Die Beschwerde wird als unbegründet abgewiesen.

Die Beschwerdeführerin hat dem Land Wien Aufwendungen in der Höhe von EUR 610,60 sowie der erstmitbeteiligten Partei Aufwendungen in der Höhe von EUR 1.106,40 jeweils binnen zwei Wochen bei sonstiger Exekution zu ersetzen.

Begründung

Die zweitmitbeteiligte Partei hat (nach den unstrittigen Feststellungen des angefochtenen Bescheides) als öffentliche Auftraggeberin (im Folgenden: Auftraggeberin) europaweit die Anmietung von ca. 1450 Kopiergeräten für einen Zeitraum von 60 Monaten öffentlich bekannt gemacht. In den Ausschreibungsunterlagen war als Mindestanforderung an das Kopiergerät unter anderem eine Speicherkapazität von mindestens "128 MB gesamt" festgelegt.

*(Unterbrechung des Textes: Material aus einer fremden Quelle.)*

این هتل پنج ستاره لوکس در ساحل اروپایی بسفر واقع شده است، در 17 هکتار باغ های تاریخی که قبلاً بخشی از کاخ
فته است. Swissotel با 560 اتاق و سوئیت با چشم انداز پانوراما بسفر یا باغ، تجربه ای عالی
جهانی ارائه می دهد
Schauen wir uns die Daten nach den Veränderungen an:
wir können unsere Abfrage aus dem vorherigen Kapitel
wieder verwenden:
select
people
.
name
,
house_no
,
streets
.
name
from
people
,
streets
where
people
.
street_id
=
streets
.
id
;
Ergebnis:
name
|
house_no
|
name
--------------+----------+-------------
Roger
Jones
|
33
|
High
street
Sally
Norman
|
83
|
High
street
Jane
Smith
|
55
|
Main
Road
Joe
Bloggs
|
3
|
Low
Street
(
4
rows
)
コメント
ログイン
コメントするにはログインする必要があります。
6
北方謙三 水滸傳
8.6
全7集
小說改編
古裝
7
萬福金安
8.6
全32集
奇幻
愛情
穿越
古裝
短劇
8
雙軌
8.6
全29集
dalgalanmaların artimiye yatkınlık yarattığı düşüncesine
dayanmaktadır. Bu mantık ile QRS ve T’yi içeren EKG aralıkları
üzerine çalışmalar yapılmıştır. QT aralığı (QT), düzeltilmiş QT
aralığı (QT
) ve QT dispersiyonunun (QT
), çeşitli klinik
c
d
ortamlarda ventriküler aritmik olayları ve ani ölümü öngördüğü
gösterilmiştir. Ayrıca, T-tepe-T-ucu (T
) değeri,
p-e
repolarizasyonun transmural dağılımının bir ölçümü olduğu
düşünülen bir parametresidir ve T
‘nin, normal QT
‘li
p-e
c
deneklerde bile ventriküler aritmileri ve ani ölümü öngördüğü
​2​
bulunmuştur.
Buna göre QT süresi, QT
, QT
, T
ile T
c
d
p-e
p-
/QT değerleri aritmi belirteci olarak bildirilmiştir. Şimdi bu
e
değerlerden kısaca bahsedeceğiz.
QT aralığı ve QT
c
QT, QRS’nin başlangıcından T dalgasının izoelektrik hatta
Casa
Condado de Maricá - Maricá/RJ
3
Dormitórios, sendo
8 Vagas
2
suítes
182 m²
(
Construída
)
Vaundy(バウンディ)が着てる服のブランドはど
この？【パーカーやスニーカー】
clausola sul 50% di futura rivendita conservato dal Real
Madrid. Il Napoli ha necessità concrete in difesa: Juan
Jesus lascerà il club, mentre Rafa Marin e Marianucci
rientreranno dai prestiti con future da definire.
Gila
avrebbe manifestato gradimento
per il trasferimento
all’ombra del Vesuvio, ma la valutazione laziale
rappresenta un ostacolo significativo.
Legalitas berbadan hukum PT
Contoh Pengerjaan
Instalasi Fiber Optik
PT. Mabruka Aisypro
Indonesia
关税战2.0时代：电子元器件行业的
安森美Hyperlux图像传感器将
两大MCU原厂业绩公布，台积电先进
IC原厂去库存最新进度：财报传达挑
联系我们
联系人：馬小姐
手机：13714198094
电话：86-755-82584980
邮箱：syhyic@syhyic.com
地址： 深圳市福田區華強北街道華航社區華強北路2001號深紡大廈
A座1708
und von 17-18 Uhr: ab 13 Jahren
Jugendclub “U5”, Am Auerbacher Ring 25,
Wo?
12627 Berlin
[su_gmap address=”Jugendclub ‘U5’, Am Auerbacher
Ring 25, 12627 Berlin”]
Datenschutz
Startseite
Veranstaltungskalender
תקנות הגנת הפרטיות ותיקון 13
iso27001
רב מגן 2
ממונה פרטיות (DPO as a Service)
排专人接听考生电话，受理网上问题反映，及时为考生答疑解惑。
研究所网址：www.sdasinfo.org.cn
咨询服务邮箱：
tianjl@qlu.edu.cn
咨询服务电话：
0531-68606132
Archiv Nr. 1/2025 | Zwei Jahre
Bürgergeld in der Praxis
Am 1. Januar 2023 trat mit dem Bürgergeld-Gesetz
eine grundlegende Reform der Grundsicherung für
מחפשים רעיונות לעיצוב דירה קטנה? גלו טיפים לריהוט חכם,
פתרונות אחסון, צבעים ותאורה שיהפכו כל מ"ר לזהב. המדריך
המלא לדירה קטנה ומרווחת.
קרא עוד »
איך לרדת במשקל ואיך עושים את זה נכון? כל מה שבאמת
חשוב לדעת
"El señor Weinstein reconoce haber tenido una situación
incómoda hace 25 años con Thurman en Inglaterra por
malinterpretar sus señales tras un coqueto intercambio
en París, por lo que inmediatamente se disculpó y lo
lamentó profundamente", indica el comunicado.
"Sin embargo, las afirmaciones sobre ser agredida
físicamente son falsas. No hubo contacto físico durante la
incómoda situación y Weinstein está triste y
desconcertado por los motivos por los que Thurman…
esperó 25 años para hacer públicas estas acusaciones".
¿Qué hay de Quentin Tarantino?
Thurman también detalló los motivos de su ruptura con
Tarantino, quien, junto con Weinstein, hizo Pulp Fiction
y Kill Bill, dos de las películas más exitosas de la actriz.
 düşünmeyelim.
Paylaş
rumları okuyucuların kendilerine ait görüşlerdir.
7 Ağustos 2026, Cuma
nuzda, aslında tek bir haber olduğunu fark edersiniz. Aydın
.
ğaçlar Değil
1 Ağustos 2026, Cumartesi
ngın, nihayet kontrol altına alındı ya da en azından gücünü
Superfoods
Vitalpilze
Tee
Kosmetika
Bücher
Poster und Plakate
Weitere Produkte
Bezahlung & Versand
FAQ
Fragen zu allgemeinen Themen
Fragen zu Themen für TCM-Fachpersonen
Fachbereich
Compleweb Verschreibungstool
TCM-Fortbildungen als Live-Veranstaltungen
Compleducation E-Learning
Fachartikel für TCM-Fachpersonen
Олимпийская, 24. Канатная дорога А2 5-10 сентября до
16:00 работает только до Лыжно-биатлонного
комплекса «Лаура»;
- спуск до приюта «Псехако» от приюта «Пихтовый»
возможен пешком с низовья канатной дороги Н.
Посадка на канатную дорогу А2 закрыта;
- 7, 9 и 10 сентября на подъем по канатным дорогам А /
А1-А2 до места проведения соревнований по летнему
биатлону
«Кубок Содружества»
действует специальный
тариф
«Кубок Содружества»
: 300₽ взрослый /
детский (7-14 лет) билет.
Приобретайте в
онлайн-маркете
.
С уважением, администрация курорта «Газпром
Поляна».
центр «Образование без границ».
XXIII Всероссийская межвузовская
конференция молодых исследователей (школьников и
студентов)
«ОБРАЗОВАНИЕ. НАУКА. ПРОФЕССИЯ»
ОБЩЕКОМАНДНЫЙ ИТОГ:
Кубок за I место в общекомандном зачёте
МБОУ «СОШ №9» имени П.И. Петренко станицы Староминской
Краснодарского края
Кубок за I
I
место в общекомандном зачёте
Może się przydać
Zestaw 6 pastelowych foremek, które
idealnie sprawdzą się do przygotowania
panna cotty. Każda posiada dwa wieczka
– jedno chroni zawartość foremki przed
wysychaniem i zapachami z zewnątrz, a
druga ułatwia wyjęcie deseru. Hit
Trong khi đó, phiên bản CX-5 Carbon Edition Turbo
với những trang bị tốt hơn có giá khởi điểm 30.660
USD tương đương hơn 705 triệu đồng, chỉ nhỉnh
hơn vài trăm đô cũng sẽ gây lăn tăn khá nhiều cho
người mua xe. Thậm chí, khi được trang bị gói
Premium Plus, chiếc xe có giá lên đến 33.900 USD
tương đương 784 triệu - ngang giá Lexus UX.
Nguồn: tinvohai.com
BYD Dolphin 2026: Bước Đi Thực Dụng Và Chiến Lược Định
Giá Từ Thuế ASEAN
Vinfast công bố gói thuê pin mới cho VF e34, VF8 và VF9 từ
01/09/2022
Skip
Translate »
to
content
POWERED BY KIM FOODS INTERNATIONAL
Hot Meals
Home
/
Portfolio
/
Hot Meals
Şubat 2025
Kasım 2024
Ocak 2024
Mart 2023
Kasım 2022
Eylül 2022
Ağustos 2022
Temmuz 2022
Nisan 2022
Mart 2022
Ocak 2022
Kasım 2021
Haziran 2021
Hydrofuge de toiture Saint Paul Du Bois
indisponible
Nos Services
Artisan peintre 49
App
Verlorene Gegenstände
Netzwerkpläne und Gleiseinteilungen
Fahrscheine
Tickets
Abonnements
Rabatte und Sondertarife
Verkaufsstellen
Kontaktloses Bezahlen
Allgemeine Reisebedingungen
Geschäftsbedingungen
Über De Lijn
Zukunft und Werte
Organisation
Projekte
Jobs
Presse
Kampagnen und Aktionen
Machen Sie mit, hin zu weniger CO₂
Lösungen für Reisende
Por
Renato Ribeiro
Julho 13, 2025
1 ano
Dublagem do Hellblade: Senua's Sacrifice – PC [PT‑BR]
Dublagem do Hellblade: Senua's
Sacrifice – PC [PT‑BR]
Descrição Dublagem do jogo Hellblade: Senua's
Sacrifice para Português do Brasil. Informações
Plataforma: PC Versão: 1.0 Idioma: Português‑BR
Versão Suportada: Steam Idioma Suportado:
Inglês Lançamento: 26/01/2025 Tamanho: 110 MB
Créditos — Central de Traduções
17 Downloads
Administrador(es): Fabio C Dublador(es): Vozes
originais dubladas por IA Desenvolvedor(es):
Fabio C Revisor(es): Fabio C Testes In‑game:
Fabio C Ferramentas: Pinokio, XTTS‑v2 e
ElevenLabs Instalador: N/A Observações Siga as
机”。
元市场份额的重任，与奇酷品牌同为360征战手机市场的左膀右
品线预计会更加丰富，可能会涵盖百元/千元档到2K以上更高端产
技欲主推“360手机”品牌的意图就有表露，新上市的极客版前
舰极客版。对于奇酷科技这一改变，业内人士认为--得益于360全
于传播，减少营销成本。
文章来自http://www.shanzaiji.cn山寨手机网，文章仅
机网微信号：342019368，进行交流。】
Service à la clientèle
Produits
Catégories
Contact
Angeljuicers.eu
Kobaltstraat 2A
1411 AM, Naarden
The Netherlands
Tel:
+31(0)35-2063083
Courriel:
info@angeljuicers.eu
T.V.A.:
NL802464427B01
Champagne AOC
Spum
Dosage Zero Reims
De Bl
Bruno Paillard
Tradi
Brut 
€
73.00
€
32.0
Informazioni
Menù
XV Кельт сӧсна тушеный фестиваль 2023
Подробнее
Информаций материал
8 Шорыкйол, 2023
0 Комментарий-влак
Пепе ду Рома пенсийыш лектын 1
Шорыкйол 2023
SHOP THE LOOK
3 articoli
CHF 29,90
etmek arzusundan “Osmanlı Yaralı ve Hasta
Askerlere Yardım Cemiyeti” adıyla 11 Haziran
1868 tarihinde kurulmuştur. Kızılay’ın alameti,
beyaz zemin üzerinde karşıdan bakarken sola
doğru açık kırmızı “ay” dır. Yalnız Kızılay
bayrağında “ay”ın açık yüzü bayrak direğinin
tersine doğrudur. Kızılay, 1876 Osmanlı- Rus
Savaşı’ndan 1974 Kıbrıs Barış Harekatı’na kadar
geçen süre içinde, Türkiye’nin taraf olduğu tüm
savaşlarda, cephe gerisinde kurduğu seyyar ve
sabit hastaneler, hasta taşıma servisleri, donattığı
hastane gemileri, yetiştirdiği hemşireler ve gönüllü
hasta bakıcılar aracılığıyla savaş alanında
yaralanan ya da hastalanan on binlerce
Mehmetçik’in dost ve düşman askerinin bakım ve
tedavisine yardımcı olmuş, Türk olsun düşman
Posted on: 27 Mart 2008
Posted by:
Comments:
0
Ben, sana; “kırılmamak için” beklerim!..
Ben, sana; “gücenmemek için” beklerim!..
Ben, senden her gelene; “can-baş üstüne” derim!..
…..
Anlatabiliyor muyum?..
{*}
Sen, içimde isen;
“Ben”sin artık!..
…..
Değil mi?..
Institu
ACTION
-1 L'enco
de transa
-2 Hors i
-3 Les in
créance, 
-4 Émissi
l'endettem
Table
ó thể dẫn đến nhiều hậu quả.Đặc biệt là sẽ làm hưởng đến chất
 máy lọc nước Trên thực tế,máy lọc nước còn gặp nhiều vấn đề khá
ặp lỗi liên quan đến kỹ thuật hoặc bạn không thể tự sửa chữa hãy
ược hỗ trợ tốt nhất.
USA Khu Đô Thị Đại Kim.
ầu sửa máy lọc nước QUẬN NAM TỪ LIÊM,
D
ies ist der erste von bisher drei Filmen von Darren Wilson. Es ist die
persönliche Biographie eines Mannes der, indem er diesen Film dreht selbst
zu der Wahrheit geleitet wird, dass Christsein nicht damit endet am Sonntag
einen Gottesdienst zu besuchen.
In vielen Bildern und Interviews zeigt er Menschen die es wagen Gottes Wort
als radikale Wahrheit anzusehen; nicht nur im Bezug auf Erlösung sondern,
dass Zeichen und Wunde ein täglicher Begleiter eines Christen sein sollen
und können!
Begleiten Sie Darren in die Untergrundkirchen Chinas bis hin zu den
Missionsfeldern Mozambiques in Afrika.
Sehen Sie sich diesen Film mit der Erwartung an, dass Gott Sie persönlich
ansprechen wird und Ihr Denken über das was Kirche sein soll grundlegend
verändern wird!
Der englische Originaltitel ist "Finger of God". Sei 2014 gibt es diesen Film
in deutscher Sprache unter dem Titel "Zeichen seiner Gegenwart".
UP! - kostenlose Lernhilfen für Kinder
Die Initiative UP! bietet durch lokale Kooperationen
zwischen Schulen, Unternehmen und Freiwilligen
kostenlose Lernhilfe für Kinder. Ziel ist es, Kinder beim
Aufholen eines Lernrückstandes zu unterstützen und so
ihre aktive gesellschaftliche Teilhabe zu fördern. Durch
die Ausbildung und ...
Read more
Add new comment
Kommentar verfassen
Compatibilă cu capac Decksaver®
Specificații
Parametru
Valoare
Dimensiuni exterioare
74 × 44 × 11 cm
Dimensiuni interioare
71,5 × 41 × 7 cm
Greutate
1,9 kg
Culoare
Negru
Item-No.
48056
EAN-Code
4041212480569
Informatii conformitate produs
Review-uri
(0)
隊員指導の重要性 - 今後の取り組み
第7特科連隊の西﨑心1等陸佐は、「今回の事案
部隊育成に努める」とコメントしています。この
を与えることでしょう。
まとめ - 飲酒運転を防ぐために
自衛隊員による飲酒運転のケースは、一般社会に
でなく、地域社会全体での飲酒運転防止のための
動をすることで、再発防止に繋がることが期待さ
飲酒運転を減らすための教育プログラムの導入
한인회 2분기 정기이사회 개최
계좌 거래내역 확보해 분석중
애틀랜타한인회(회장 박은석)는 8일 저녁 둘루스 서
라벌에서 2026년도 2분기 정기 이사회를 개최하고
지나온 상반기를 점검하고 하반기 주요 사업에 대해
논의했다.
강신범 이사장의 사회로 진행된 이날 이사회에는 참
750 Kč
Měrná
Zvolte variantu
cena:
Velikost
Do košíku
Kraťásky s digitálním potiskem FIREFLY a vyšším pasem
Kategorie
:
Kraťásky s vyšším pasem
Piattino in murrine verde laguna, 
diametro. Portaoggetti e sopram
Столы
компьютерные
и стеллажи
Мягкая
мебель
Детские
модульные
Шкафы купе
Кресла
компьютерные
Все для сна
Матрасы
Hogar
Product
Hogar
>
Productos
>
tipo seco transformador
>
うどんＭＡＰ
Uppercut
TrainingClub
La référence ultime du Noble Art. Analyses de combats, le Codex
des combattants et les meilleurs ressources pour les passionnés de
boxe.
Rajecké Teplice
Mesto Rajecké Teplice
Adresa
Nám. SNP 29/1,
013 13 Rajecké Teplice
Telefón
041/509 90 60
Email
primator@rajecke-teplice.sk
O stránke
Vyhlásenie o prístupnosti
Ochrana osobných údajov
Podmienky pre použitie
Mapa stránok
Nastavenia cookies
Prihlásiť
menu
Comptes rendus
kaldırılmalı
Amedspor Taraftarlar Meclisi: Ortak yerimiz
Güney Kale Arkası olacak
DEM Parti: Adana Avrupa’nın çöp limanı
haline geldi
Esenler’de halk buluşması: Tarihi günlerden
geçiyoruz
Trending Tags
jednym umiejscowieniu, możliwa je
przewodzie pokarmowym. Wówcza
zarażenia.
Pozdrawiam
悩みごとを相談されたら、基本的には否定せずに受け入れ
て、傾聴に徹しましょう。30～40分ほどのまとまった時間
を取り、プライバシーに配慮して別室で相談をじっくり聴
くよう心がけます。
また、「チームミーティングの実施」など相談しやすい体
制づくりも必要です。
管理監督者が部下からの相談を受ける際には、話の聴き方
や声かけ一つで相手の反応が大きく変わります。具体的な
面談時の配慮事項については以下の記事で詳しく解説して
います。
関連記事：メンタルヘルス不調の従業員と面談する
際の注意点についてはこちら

Die Auftraggeberin hat zunächst am eine zu Gunsten der Beschwerdeführerin lautende Zuschlagsentscheidung getroffen, welche aber mit Bescheid der belangten Behörde vom für nichtig erklärt wurde.

Im fortgesetzten Vergabeverfahren traf die Auftraggeberin am eine (neuerliche) Zuschlagsentscheidung (diesmal) zu Gunsten des Angebotes der erstmitbeteiligten Partei.

Mit dem (zunächst am mündlich verkündeten und sodann mit demselben Bescheiddatum schriftlich ausgefertigten) angefochtenen Bescheid wurde der Antrag der Beschwerdeführerin, diese Zuschlagsentscheidung für nichtig zu erklären, abgewiesen (Spruchpunkt 1.), eine näher bezeichnete einstweilige Verfügung aufgehoben (Spruchpunkt 2.) und die Beschwerdeführerin verpflichtet, die von ihr entrichteten Pauschalgebühren zu tragen (Spruchpunkt 3.). Diese Spruchpunkte stützte die belangte Behörde auf die §§ 1 Abs. 1, 2 Abs. 1, 11 Abs. 2, 13 Abs. 3, 18, 19, 20 Abs. 1, 22 Abs. 1 und 2, 23 Abs. 1, 24 Abs. 1 Z. 6, 25 Abs. 1, 31 Abs. 6, 39 Wiener Vergaberechtsschutzgesetz 2007 (WVRG 2007) in Verbindung mit den §§ 2 Z. 3 und 16 lit. a sublit. aa, 3 Abs. 1 Z. 1, 5, 12 Abs. 1 Z. 2, 19 Abs. 1, 108 Abs. 2, 126, 127 Abs. 1, 129, 130 Abs. 1, 345 Bundesvergabegesetz 2006 (BVergG 2006).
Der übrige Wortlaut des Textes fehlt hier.